En
la masa amorfa del espacio descansa un monolítico hombre sobre una de sus
rodillas, roja, negra, morada, desgastada, casi al hueso, mientras sostenía en
sus hombros y con ambas manos una esfera parecida a un zafiro con ligeras
imperfecciones café, verde y blanco a su alrededor. Este hombre presentaba una
cara desgastada, en alguna clase de sufrimiento del cual parecía ser gustoso
ahora, hombros fuertes pero tensos con venas protuberantes cubriendo su espalda
y brazos, piel demasiado bronceada, mas allá de aquel bronceado mítico mediterráneo,
y siempre bañada en sudor.

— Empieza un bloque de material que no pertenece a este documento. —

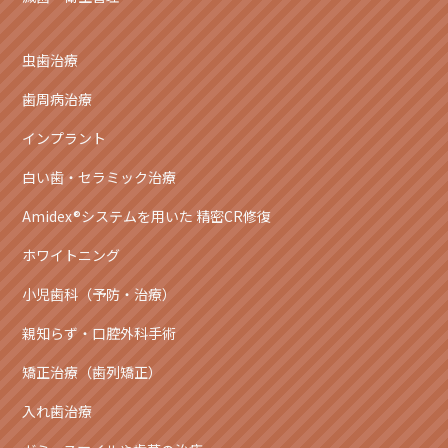
虫歯治療
歯周病治療
インプラント
白い歯・セラミック治療
Amidex®システムを用いた 精密CR修復
ホワイトニング
小児歯科（予防・治療）
親知らず・口腔外科手術
矯正治療（歯列矯正）
入れ歯治療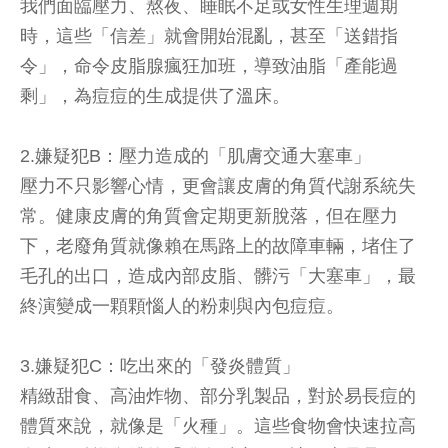
我們面臨壓力、熬夜、睡眠不足或女性生理週期
時，這些「信差」就會開始混亂，甚至「送錯指
令」，命令皮脂腺瘋狂加班，導致油脂「產能過
剩」，為痘痘的生成提供了溫床。
2.嫌疑犯B：壓力造成的「肌膚交通大塞車」
壓力不只影響心情，更會讓皮膚的角質代謝系統失
常。健康皮膚的角質會定期更新脫落，但在壓力
下，老廢角質就像賴在馬路上的故障車輛，堵住了
毛孔的出口，造成內部皮脂、髒污「大塞車」，最
終演變成一顆顆惱人的粉刺與內包痘痘。
3.嫌疑犯C：吃出來的「發炎體質」
精緻甜食、高油炸物、部分乳製品，對於易長痘的
體質來說，就像是「火種」。這些食物會快速拉高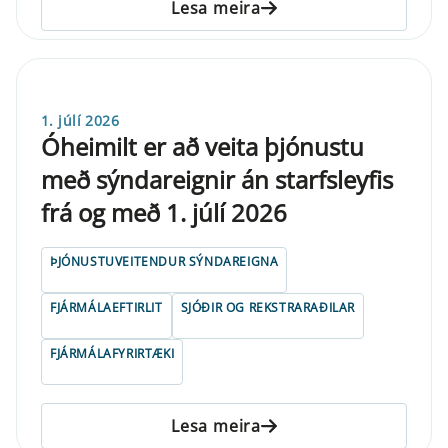
Lesa meira
1. júlí 2026
Óheimilt er að veita þjónustu
með sýndareignir án starfsleyfis
frá og með 1. júlí 2026
ÞJÓNUSTUVEITENDUR SÝNDAREIGNA
FJÁRMÁLAEFTIRLIT
SJÓÐIR OG REKSTRARAÐILAR
FJÁRMÁLAFYRIRTÆKI
Lesa meira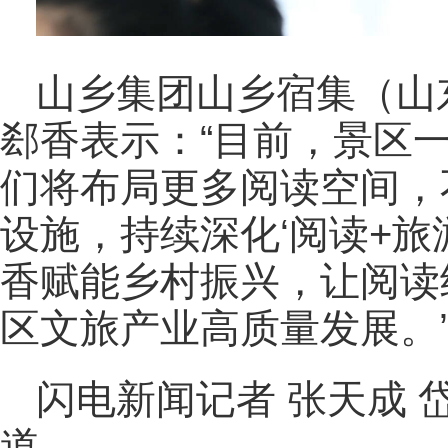
山乡集团山乡宿集（山
郄香表示：“目前，景区
们将布局更多阅读空间，
设施，持续深化‘阅读+旅游
香赋能乡村振兴，让阅读
区文旅产业高质量发展。
闪电新闻记者 张天成 
道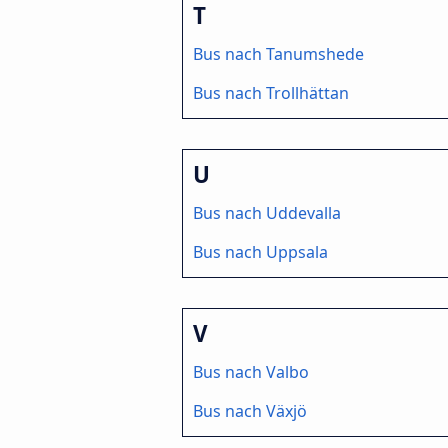
T
Bus nach Tanumshede
Bus nach Trollhättan
U
Bus nach Uddevalla
Bus nach Uppsala
V
Bus nach Valbo
Bus nach Växjö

Es en un instante perdido dentro de esa infinidad
cuando el hombre recibe la visita de un pequeño niño, de un rostro cálido y
lleno de candor, el cual extendió sus pequeñas manos hacia el, tratando de
hacerle entrega de una flor. El hombre primero se encogió de hombros por aquel
gesto, lo cual hizo temblar a aquella molesta bola que cargaba, y al fijar
nuevamente la mirada sobre esa pequeña cara, después de haberla ignorado, su
mirada se convirtió del granito a las de un campo en primavera, llena de vida,
de paz, de emoción, fue en ese momento que dejo aquella gigantesca esfera de
lado y en su lugar monto al niño del cual ya había tomado su flor y había incrustado
sobre la superficie del globo que flotaba en silencio por su cuenta.